Eureka! Personalized Search…
I’ve been using personalized search across a variety of sites for sometime now. Eurekster has been my favorite – and not just because I am an advisor to the company.
Google’s entry into the market looks a bit like Rollyo with advertising, customized look and feel and a bit of Eurekster’s keyword flavoring. Overall, a good start and good for the personalized search market. You want to see the traffic boost that Eurekster gets when someone like Google enters the market… Very much like when Yahoo! took a swing. hard to buy that kind of lift as a start-up.
Comparing Google to Eurekster I don’t see anything missing on the Eurekster side. What is missing on the Google side is the learning, buzzcloud and community engagement (they do have a variation on this but only allowing users to suggest sites to add to the index). The buzzcloud is key for drawing users into use the search and the community stuff will be key to improving the search results.
Eurekster should be thrilled that the two search leaders are in fact following their innovations. It’s about the 5th time someone has come out with something that has looked to threaten their business but typically it seems to encourage more growth (e.g. Wink, Rollyo launches, Yahoo Search builder, Google Flavors, Google Co-op).
So what happens next? Maybe Google becomes the Gorilla in the market. Maybe, much likewith the acquisition of Blogger, they become another player and in fact contribute to accelerating awareness and adoption across the market. Either way, this is a great move for personalized search and supports the few that becoming your very own Google is a good thing.
SlideShare
This is a terrific new service that’s going to solve a major pain point for me – how I share fat .ppt presentations. Love the look and feel and some of the presentations are brilliant.
Evolution of Cisco.com
Cisco’s got a new look and done an upgrade to their site. In a quick vote around the office most didn’t like the new ID but I do – pivots well off the previous look and feel. While the use of blogs, RSS and podcasts is there, I’m surprised they didn’t drive subscriber buttons onto the home page. Seems like an opportunity missed. Same goes for the visibility of blogs and the like.
Buzzlogic Interview
Richard has an interview with Buzzlogic founder Mitch Ratcliffe.
R/WW: Why did you start this company?
It actually began with a question about how to deal with a blogger, from a friend who is the CEO of a public company. I found myself drawing maps to explain not just the connectedness of a blogger to others in the market, but the way that a blog’s influence varies from topic to topic.
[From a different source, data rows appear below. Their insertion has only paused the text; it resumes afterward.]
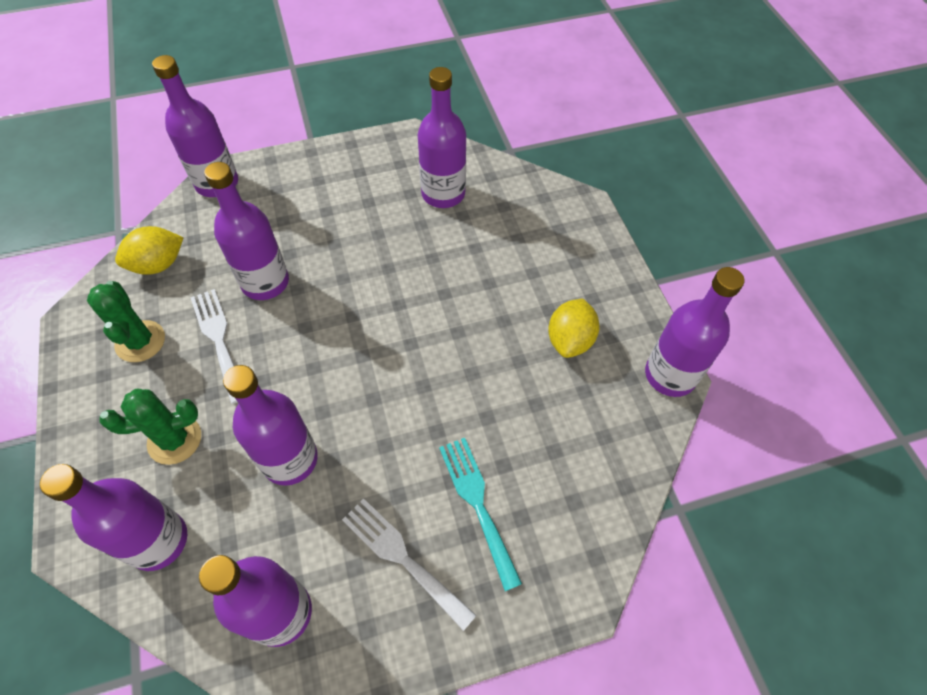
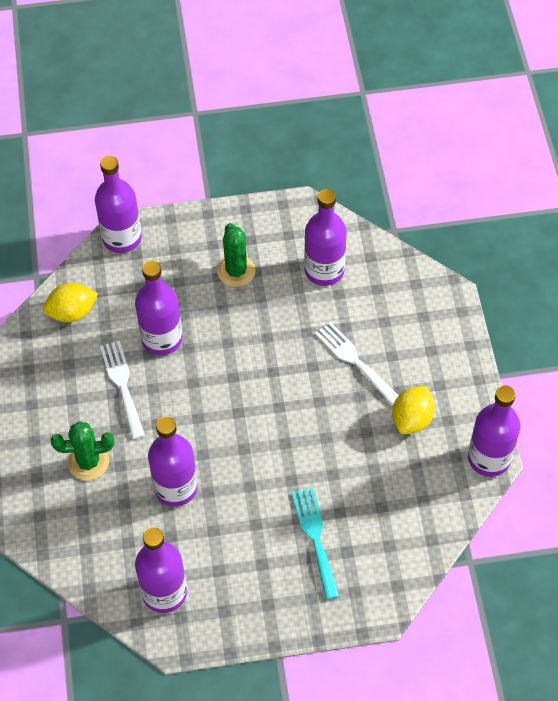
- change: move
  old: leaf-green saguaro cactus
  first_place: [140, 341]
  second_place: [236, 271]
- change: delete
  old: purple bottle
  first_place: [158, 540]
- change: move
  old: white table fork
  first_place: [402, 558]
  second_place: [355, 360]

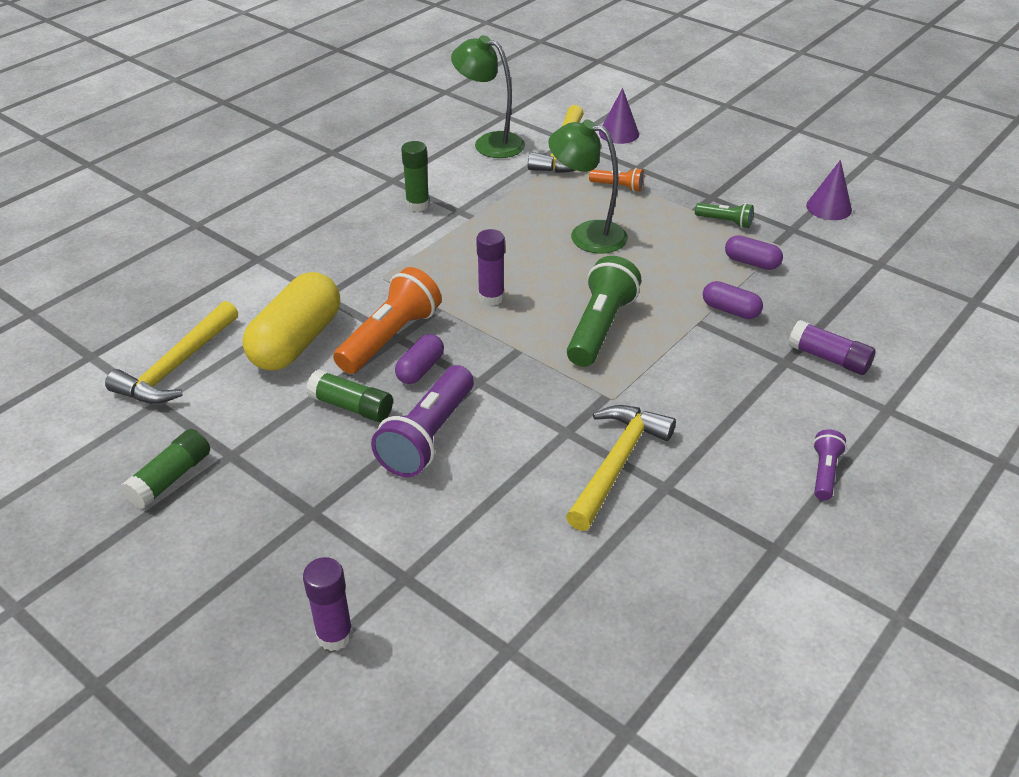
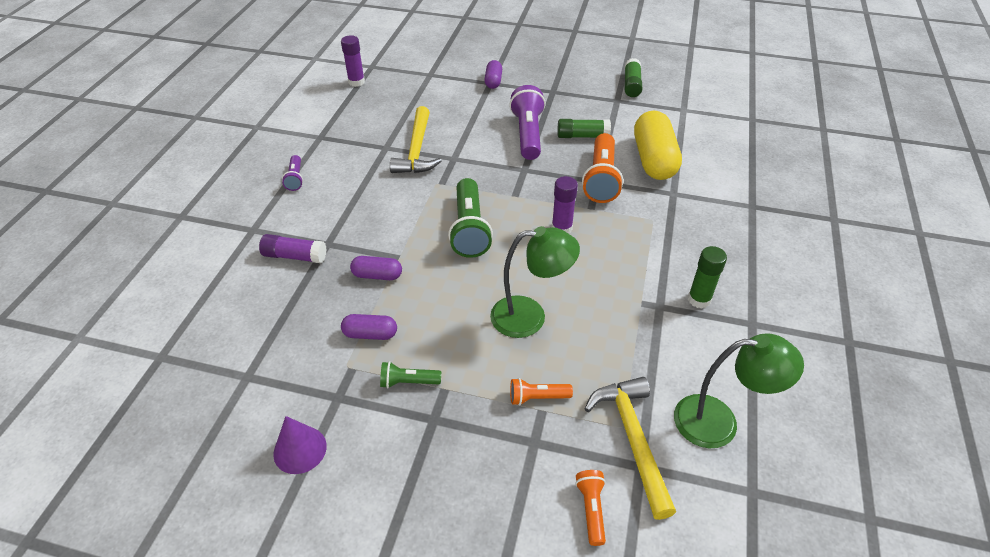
- change: replace
  old: purple solid cone
  new: orange torch
  first_place: [619, 133]
  second_place: [591, 509]
- change: delete
  old: bright yellow hammer
  first_place: [177, 366]
- change: move
  old: purple pill shape
  first_place: [420, 369]
  second_place: [493, 81]
- change: move
  old: purple glue stick
  first_place: [334, 635]
  second_place: [356, 82]

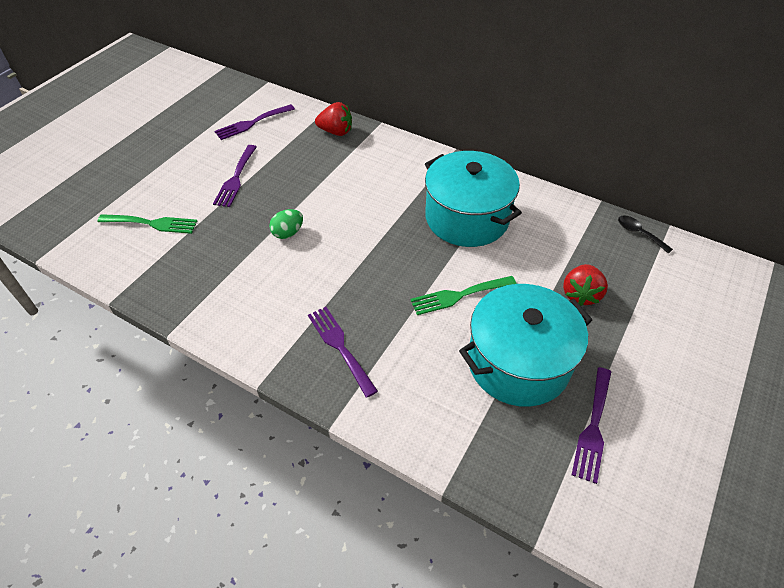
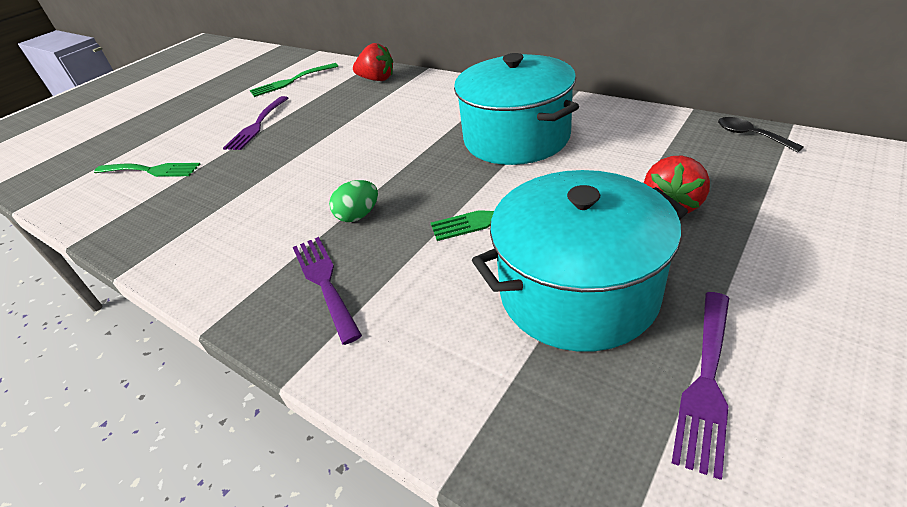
- change: recolor
  old: purple table fork
  new: leaf-green table fork
  first_place: [252, 123]
  second_place: [291, 81]
- change: move
  old: leaf-green egg
  first_place: [288, 233]
  second_place: [358, 215]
It was a short step from that to deciding, with Todd Parsons, to start the company in early 2004 – in order to find automated ways of analyzing influence.Basically, I was doing something with those maps that is analogous to building a spreadsheet with pen and paper. There had to be a technological solution to gathering the data and a methodology for processing it into meaningful insight. We started by drawing maps with a project called MyDensity, which let bloggers display a fairly rudimentary social map around their blogs. It got some traction, but we ran through our crawling/hosting capacity without coming up with a business model to support it. That quickly evolved into a business built on providing much more detailed data to paying customers, since the backend processing was awfully expensive. We’ve always been focused on actually building a business, which is why we brought on a team and CEO Rob Crumpler, all who worked for next to nothing while we made progress toward the launch.
Now, the company has built an infrastructure that is both more powerful and much more efficient – so we are able to launch our first product, which is a hosted influence monitoring and tracking service that combines our analysis with tools for interacting with influencers, so that marketers can measure the results.
Google Blog Ping Service
Google has just announced a new blog ping service joining an already very crowded space – I’ve been using Pingoat.
Today we’re launching the Google Blog Search Pinging Service, which is a way for individual bloggers and blog platform providers to inform us of content changes. Blogging providers who syndicate RSS/Atom/XML and want to be included in our Blog Search index can now ping us directly. We’ll continue to monitor other pinging services and will contribute change notifications to the community.